Fund flows data from EPFR show that there have only been a handful of weekly inflows into UK equity funds since the referendum, all of them extremely small. But the pace of outflows since June has been slowing, suggesting sentiment may be improving.
Money managers are gloomy on UK government bonds. Bank of England figures published last week showed that while overseas investors are buying at the fastest pace since comparable records began over 30 years ago, UK investors are selling at the fastest pace ever. Domestic investors’ selling outweighed foreigners’ buying by a rate of nearly 2:1, figures showed.
That’s because domestic investors have been quick to offload their bonds to the BoE, which has been a guaranteed buyer since it resumed quantitative easing bond purchases.

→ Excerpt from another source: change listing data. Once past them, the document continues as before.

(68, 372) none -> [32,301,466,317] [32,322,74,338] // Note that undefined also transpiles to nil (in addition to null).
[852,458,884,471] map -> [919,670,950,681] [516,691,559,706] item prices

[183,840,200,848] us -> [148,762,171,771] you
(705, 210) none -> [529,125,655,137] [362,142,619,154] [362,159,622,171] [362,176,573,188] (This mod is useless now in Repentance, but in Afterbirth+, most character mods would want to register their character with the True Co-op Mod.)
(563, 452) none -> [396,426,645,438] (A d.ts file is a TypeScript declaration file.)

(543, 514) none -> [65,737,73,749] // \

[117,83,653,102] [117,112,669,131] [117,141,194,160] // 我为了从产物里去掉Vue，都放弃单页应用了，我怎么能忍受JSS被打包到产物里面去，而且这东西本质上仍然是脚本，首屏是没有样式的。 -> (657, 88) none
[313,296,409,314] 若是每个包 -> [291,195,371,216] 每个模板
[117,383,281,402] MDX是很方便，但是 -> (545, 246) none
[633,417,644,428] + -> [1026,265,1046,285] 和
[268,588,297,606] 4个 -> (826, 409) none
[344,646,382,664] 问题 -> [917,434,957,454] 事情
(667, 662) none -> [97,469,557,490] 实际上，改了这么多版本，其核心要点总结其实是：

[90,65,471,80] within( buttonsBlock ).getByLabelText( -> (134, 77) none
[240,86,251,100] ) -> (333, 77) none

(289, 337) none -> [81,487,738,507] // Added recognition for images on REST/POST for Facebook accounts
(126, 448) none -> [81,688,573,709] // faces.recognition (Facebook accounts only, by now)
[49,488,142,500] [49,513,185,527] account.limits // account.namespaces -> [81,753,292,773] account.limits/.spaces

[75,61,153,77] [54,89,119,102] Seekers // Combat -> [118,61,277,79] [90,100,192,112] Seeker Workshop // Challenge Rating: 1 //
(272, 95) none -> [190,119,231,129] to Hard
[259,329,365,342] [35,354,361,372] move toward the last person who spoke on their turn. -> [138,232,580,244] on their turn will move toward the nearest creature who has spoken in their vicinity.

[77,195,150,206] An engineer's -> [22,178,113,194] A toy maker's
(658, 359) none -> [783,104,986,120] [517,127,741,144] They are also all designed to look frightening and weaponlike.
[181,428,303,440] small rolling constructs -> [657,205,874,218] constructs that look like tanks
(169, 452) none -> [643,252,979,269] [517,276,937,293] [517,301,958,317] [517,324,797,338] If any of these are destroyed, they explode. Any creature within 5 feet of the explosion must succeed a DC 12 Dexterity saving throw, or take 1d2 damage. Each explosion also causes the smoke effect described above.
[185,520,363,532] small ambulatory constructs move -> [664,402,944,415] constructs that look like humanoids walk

Overseas holders, meanwhile, have doubled down on gilt purchases to take advantage of falling prices and because some, such as FX reserve managers, are mandated to keep their sterling reserve levels steady.
In June, UK accounts’ rolling three-month total gilt purchases topped £28-billion. That flipped to £67.7-billion of selling by November, a record.
Overseas investors were buying gilts at the fastest pace on record in November, with the three-month rolling total nudging £40-billion. It was around £12-billion in June.
The 10-year gilt yield is now around 1.35 per cent , roughly where it was on the day of the Brexit referendum. It plunged to a record low 0.55 per cent in August, just around the time the BoE cut interest rates to a record low 0.25 per cent and revived its bond-buying quantitative easing stimulus program.